##### Dataset entries

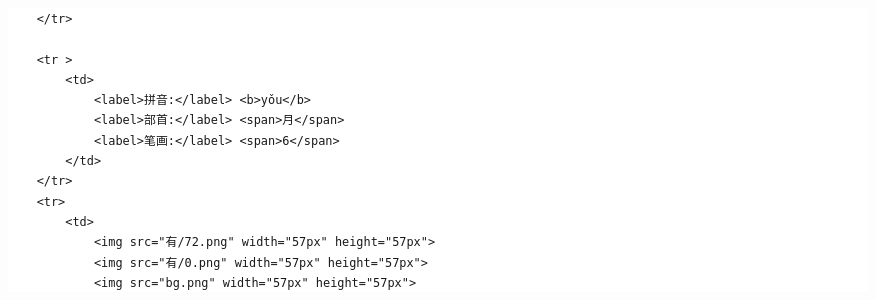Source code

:         </tr>

        <tr >
            <td>
                <label>拼音:</label> <b>yǒu</b> 
                <label>部首:</label> <span>月</span>  
                <label>笔画:</label> <span>6</span>
            </td>
        </tr>
        <tr>
            <td>
                <img src="有/72.png" width="57px" height="57px">
                <img src="有/0.png" width="57px" height="57px">
                <img src="bg.png" width="57px" height="57px">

##########

§ **To-do item**:
Search the records for the word "height" and return every line that holds it.

§ **Reply to the exercise**:
                <img src="有/72.png" width="57px" height="57px">
                <img src="有/0.png" width="57px" height="57px">
                <img src="bg.png" width="57px" height="57px">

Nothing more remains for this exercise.